Mülk 9: Derler ki: "Gelmedi olur mu? Bize uyarıcı geldi. Fakat biz yalanladık. Ve: 'Allah bir şey indirmemiştir, siz büyük bir sapıklık içindesiniz, başka değil!' şeklinde konuştuk."
Mü’min 75: Bütün bunlar, yeryüzünde haksız yere sevinç şımarıklığına düşmeniz, kasılıp kabarmanız yüzündendir.
Farkında olmak, duyarlı olmak, bir anlamda dikkatli olmak, suyun yüzeyine düşen küçücük bir damlaya tepki gösterebilmesi, dalgalanması gibidir. Bir anlamda hiçbir şey düşünmeden “seyredebilme” becerisidir diyebiliriz. “Damla göle düştüğü” anda zihin onu fark eder ve ona odaklanır, fenomeni daha kapsamlı incelemek için gerekli hazırlıkları yapar. Artık detaylarıyla, bağlantılarıyla, iç ve dış dinamikleriyle kapsamlı, derin derin düşünmenin, ibret almanın, değerlendirmenin zamanıdır.
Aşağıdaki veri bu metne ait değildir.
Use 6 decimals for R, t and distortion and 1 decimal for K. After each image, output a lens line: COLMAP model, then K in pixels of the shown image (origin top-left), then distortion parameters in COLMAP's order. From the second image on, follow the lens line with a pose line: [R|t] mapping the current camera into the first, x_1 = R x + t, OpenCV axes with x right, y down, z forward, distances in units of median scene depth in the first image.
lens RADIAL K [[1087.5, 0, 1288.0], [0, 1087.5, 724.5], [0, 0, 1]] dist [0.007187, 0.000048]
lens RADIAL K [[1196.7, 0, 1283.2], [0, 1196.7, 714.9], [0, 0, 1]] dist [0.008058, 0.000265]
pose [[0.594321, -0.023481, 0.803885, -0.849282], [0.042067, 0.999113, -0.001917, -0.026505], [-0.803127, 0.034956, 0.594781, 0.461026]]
Ağacı da ormanı da görmenin zamanıdır.
Farkında olan zihnin fark ettiğini doğru anlamlandırması gerekmektedir. İşte bu noktada akıl kullanılmalı ve elde edilen veri doğru değerlendirilmelidir. Bunun için de elde mukayese edilecek doğru bilgiler olmalıdır. Farabi’nin dediği gibi “Önce doğruyu bilmek gerekir. Doğru bilinirse yanlış da bilinir, ama önce yanlış bilinirse, doğruya ulaşılamaz.”
Peki,dini açıdan baktığımızda, doğru bilginin kaynağı nedir. Tabii ki en temeldeki kaynak, mutlak bilginin sahibinden gelen vahiy olmalıdır. Yani Kuran temelinde bir farkındalığa sahip olmalıyız. Bu kaynağı temel alarak ürettiğimiz her türlü bilgi ise ne kadar akıl kullanılarak üretilirse üretilsin, sorgulanabilirlik özelliğini korur. Bu sorgulanabilirliğin nedeni bu bilgilerin mutlaka hatalı olması gerektiğinden değil, yukarıda da belirttiğimiz gibi zihnin koşullu bir yapıda olmasındandır. Bu koşullu yapı vahyin de koşullu olarak algılanması demektir.
Ancak aklın, vahiy doğrultusunda sürekli kullanımı zihnin sürekli olarak temiz bilgi doğrultusunda tekamül etmesini sağlayacaktır. Bir benzetme yaparsak, büyük kirli bir havuzun küçük bir filtre ile zamanla temizlenmesi gibi. Başlangıçta balçık halindeki bir havuzda aklın çalışması zor olacak ama akıl çalışıp havuzu temizledikçe kendiside daha iyi çalışmak için ortam bulacaktır. Çamurdan özgürleştiği oranda başarılı olacaktır.
Sad 29: Kutsal/bereketli bir Kitap bu; sana indirdik ki onu, ayetlerini derin derin düşünsünler ve öğüt alabilsin temiz özlüler.